I moved to Dallas and took a spill on a super cold day (around 2003).... Parking lot of the apartment complex we lived in.... The fire hydrant always leaked, and it froze solid that day (very cold). Parking lot was on a hill too. I was walking to the mailbox, and reading something. I slipped on the ice and fell.

For some strange reason, I carried my gun OWB on a belt holster at the 3:30 position that day, INSTEAD of SOB.

I never carried small of back again after that. I too dismissed the "nonsense" warnings of some on gun forums --- Until THAT day... If I had been carrying SOB, I would have REALLY, REALLY been hurt.

Too often in a possible confrontation, someone could possibly push you... Causing you to fall on your back/butt.
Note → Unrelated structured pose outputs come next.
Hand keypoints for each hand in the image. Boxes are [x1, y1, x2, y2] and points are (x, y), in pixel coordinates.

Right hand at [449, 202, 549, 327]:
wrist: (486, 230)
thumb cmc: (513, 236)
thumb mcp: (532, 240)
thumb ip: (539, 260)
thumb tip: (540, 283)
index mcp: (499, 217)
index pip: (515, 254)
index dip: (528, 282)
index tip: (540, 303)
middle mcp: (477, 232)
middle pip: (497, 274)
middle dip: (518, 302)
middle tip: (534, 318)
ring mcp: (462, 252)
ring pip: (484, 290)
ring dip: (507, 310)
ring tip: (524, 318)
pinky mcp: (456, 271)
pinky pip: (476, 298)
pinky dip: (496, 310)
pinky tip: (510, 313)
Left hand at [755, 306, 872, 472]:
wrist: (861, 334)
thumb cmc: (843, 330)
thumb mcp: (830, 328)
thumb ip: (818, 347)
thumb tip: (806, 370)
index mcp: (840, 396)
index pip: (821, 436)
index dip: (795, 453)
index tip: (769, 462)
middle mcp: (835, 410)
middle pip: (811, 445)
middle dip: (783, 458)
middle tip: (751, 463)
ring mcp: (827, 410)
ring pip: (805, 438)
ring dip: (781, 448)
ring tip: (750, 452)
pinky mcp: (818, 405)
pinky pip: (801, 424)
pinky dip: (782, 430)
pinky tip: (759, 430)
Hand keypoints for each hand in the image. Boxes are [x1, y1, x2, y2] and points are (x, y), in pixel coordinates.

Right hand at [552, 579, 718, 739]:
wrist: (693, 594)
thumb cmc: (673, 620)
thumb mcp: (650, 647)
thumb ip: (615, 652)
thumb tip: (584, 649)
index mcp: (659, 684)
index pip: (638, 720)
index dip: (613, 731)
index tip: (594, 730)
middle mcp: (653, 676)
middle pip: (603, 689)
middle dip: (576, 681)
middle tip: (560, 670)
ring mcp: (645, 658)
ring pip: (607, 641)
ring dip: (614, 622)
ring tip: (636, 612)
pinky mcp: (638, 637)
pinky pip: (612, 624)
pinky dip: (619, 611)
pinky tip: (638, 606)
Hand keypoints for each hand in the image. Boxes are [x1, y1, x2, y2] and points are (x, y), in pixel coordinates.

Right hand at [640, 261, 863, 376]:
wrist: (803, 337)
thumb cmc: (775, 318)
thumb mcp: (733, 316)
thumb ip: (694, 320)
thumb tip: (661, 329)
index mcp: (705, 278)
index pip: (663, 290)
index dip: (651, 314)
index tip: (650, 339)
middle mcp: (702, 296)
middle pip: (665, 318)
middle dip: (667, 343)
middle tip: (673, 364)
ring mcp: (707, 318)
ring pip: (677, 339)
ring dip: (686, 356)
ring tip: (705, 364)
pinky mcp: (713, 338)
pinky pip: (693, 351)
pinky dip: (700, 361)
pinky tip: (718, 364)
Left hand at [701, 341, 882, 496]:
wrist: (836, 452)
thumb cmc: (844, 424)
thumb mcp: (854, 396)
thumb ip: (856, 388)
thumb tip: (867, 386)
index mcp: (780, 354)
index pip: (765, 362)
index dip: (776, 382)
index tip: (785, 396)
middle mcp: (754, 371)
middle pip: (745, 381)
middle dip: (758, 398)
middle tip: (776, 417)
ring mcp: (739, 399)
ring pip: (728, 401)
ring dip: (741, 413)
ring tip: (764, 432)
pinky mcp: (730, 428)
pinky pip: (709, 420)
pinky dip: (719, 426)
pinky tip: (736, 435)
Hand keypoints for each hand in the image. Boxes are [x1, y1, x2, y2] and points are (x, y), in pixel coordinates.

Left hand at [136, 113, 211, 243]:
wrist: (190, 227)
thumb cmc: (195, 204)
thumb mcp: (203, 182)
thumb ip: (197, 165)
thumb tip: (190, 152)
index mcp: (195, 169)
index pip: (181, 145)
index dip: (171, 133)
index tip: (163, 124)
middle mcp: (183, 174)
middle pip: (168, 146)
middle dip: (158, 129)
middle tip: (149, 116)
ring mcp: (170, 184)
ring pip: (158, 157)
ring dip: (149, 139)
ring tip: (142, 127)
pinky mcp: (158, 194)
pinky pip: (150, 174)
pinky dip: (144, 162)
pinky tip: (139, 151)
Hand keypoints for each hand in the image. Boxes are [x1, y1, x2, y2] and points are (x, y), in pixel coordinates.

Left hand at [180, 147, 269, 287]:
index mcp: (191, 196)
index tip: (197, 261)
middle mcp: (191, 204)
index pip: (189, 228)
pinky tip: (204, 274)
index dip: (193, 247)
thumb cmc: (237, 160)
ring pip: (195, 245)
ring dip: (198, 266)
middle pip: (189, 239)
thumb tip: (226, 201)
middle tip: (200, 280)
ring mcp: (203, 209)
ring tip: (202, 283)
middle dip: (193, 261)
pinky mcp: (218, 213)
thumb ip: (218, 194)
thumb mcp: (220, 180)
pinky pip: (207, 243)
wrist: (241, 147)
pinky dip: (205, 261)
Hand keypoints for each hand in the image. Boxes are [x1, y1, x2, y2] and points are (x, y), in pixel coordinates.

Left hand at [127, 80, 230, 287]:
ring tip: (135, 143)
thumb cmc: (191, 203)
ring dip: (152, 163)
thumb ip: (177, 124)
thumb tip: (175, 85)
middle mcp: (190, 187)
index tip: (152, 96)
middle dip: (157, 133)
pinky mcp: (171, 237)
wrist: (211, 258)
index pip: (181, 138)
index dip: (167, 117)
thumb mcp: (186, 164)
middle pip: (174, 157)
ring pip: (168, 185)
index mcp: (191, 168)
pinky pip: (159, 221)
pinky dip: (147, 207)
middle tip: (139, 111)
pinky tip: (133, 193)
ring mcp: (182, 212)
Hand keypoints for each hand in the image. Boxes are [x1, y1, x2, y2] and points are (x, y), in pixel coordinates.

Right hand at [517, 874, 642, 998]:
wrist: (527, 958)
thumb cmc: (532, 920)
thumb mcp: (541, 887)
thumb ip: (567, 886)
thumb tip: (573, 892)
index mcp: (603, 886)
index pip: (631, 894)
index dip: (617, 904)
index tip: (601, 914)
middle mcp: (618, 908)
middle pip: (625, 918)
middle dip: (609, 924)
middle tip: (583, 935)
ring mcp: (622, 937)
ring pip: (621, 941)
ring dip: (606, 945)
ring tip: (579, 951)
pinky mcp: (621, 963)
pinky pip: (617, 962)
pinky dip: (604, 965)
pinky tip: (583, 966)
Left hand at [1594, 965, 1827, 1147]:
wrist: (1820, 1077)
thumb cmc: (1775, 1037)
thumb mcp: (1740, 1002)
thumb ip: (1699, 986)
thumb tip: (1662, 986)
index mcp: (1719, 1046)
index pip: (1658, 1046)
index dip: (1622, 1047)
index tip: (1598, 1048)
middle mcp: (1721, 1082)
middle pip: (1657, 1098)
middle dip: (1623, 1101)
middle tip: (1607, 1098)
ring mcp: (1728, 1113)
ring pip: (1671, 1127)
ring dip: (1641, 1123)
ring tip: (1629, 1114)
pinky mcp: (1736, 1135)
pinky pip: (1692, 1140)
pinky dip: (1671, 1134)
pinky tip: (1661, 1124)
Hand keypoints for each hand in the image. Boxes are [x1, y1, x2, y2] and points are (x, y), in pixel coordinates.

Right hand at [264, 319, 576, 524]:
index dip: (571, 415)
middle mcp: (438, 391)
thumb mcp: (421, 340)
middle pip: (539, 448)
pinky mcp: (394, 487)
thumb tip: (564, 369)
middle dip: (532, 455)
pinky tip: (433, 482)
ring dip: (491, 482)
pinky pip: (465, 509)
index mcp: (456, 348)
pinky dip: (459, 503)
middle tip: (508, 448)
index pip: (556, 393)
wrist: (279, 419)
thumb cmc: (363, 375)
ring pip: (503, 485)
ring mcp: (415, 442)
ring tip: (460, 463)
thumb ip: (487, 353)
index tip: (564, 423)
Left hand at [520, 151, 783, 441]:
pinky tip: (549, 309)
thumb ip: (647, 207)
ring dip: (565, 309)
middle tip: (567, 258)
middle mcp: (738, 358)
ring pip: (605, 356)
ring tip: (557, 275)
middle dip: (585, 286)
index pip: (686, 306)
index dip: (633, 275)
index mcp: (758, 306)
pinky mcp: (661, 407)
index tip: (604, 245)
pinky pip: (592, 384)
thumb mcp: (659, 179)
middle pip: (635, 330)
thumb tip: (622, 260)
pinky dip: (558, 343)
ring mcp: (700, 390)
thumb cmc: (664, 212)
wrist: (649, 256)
I think that this would be a fair possibility, depending on the self defense scenario. Not worth the risk, IMHO...


----------



## lonewolf45 (Apr 19, 2012)

I looked and looked for one for my PX4 45acp and I got one from Mackenzieholsters.com I love it they offer it in Horsehide and cowhide I got Horsehide and carbon fiber shell and I paid $52.95 with shipping. I say $52.95 Lifetime warranty and on my doorstep in 5 days is awesome. The quality is 2nd to none I have a competitor holster for my glock 26 and this is par with that one and its a very well known holster manufacture. Check them out email the guy I emailed them asked a question and the guy called me within an hour to see what I needed specifically and made it to my specs. Give them a try I promise you will not regret it and when you get it I am sure you will feel like I do you will tell all your friends, family, and forum members. they are at *Mackenzie Enterprise!, Take Charge Now!*


----------



## VNvet (Mar 27, 2012)

Don't do SOB carry. A fall backwards and you land on your pistol may be the last time you will walk. I don't mean to scare you, but to tell you what may and does happen.

Vv


----------